Rodney, I think you'll get more replies if you ask this question in the shiny-new Staffpad subform just beneath this one. I myself am too new to SP to provide much help.


----------



## Rodney Money (Jul 8, 2020)

Let me check that out! I feel like I’m about to start all over after 20 years!


----------



## Bollen (Jul 10, 2020)

Rodney Money said:


> My mind for the past 3 days has only been thinking about Staffpad, and dang it I have a brand new custom bass trumpet also! Lol. I am definitely a write out the score composer, so please speak to me like I’m an idiot because simply, I am to be honest. What do I need to get started?
> 
> I guess I need a IPad Pro 1st? Then download the app and libraries. What do I use for speakers? No audio interface? Just headphones now? I am guessing I can bounce the notation to Finale for a polished score? And what’s the general consensus concerning which sample libraries are responding best to Staffpad?
> 
> Thank ya!


Since I can't seem to find which one is the StaffPad subforum I'll just reply to you here...

Yes, you will need either an iPad or a Surface Pro (I have version 3 of the latter). Personally I have none of the fancy libraries and instead I just bought a few of the missing gaps in the previous version (a couple of guitars, the choir and the accordion). I really don't see the point of spending that much money on something I can't control i.e. I think they only sound semi-decent for film or large orchestral (very much in the romantic style) and very little use for more experimental, jazz or chamber.

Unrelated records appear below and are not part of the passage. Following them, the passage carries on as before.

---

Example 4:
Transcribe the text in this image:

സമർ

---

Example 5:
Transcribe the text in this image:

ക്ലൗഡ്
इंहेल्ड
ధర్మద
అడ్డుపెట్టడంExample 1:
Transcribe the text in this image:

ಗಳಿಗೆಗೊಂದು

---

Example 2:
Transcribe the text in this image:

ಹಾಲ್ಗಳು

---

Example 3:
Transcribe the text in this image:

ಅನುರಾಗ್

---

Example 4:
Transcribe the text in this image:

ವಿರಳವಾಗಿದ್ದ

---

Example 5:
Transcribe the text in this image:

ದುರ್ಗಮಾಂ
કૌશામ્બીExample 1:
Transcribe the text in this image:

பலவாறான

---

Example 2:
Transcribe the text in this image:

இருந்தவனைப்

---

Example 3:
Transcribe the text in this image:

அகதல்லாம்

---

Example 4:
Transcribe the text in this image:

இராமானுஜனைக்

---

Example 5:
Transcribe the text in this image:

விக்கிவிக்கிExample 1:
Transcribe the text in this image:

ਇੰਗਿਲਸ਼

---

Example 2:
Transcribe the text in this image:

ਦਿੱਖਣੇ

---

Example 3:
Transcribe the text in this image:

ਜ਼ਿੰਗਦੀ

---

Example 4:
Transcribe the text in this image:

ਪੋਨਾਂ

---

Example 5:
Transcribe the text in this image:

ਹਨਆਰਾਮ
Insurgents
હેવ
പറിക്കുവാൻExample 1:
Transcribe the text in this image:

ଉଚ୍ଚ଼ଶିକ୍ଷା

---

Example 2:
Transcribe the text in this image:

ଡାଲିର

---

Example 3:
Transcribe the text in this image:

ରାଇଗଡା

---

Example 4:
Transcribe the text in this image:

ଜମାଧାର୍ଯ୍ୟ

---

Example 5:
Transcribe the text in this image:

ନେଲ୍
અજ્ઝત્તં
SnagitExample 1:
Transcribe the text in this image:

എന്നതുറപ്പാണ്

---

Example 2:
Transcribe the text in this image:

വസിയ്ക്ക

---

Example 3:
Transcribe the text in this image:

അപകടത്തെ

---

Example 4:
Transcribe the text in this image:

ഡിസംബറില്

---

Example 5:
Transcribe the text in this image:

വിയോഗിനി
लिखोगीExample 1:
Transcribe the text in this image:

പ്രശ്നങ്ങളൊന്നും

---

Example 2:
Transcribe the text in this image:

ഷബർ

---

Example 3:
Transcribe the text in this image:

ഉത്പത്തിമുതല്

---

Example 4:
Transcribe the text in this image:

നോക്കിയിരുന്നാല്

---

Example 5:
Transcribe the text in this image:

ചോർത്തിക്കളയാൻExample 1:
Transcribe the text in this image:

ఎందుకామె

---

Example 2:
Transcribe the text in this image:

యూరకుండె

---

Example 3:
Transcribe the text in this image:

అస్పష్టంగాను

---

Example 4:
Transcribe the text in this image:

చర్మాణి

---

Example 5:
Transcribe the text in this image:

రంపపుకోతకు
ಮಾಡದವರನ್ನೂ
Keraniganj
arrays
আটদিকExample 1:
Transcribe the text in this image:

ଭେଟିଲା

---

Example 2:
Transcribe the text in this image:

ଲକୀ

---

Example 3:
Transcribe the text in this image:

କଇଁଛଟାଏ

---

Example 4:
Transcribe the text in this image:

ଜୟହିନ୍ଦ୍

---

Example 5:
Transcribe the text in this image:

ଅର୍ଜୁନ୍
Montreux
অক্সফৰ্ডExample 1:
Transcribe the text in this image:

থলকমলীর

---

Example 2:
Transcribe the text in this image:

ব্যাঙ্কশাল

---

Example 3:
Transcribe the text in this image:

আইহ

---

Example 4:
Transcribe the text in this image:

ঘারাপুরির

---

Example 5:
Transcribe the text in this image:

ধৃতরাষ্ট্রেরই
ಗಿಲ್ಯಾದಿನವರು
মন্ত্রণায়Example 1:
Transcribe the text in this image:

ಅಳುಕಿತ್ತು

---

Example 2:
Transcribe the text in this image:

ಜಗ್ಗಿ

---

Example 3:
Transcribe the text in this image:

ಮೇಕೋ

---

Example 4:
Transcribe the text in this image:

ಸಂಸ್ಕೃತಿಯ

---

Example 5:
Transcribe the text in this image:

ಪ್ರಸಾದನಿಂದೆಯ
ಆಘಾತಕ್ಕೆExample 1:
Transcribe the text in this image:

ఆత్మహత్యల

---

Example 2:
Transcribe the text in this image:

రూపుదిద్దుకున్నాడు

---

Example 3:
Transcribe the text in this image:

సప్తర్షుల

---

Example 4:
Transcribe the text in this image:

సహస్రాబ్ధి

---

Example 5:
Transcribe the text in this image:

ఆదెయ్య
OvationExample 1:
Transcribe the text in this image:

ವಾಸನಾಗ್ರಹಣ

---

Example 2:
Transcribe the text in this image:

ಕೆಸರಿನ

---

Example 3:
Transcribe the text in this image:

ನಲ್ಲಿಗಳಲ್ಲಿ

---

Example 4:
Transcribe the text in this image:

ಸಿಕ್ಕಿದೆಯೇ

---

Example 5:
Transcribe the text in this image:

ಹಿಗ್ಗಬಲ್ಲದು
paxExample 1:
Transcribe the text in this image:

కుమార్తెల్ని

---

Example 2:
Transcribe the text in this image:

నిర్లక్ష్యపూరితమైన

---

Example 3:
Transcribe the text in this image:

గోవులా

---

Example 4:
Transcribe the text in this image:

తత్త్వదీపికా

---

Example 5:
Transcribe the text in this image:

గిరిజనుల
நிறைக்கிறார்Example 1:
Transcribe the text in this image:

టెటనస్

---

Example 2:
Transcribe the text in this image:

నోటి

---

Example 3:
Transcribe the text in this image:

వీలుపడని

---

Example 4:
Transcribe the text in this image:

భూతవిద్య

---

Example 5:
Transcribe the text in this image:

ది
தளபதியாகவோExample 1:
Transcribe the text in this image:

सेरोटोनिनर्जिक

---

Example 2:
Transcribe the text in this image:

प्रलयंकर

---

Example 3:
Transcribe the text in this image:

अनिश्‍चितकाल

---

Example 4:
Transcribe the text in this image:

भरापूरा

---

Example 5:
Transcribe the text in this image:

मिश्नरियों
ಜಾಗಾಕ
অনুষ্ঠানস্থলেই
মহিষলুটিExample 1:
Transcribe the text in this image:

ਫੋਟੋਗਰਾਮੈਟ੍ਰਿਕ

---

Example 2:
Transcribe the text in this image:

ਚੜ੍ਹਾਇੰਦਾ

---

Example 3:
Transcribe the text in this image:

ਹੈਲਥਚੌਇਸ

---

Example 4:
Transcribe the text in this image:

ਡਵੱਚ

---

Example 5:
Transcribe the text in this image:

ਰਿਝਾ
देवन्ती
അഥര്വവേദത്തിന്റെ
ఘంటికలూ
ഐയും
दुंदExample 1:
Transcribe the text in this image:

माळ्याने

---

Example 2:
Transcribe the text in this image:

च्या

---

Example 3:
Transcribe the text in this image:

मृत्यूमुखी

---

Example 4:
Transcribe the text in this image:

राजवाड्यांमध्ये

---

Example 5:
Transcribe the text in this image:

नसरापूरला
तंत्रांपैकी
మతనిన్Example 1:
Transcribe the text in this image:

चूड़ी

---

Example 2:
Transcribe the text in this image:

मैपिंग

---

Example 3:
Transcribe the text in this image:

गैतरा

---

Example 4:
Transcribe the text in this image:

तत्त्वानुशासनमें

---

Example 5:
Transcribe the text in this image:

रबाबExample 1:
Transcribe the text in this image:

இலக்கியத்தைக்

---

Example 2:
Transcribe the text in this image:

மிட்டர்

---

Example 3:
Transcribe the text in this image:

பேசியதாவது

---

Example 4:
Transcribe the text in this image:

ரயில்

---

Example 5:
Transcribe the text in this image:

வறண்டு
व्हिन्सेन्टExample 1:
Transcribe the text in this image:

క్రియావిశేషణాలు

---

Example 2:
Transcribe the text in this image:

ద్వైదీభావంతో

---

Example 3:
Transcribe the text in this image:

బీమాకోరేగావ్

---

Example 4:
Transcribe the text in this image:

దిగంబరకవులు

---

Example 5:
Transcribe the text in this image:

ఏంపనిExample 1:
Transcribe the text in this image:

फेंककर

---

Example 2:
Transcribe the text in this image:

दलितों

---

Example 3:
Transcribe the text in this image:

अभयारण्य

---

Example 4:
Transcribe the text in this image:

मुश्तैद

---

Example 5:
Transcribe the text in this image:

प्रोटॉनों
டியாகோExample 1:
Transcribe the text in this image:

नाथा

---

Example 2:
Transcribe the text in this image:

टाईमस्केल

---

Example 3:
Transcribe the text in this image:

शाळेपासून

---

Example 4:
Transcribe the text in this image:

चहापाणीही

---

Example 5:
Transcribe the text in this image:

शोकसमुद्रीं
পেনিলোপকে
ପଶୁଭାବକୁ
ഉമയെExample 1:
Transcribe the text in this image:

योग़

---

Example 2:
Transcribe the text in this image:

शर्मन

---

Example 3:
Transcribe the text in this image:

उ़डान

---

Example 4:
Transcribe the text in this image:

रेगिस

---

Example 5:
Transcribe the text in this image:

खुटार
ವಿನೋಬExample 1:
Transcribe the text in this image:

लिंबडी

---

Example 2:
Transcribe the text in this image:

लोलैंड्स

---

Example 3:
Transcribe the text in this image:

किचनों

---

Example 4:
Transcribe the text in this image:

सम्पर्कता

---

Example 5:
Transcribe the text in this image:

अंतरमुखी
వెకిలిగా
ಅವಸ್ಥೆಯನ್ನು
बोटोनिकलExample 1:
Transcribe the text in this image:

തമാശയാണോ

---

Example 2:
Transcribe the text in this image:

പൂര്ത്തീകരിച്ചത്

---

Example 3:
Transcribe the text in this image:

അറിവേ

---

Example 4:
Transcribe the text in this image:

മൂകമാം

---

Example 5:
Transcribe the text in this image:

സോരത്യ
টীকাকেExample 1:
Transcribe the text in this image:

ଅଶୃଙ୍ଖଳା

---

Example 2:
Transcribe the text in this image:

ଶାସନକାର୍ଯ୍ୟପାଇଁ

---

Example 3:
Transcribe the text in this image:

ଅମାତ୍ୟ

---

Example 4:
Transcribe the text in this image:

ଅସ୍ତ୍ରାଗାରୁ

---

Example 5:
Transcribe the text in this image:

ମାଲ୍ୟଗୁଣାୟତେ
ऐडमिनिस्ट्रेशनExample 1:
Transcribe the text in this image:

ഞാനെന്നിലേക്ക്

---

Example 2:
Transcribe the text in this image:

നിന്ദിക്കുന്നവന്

Be prepared to change to your handwriting (maybe), I had to change making notes rounded to slashes after 20 years of writing them like that! Not a big issue, I got used to it after about 3 months. You'll also learn a few quirks along the way, like inputting notes and rhythms first, dynamics and articulations AFTER you've "validated" the bar... And other things like that.

It really is a lovely piece of software, especially for those of us that just "write" music. It's not as fast as writing on paper, but considering how much time it saves you making parts, then it is considerably faster. However, not anywhere near as fast as your regular notation program with a MIDI keyboard.

Let me know if that helps!


----------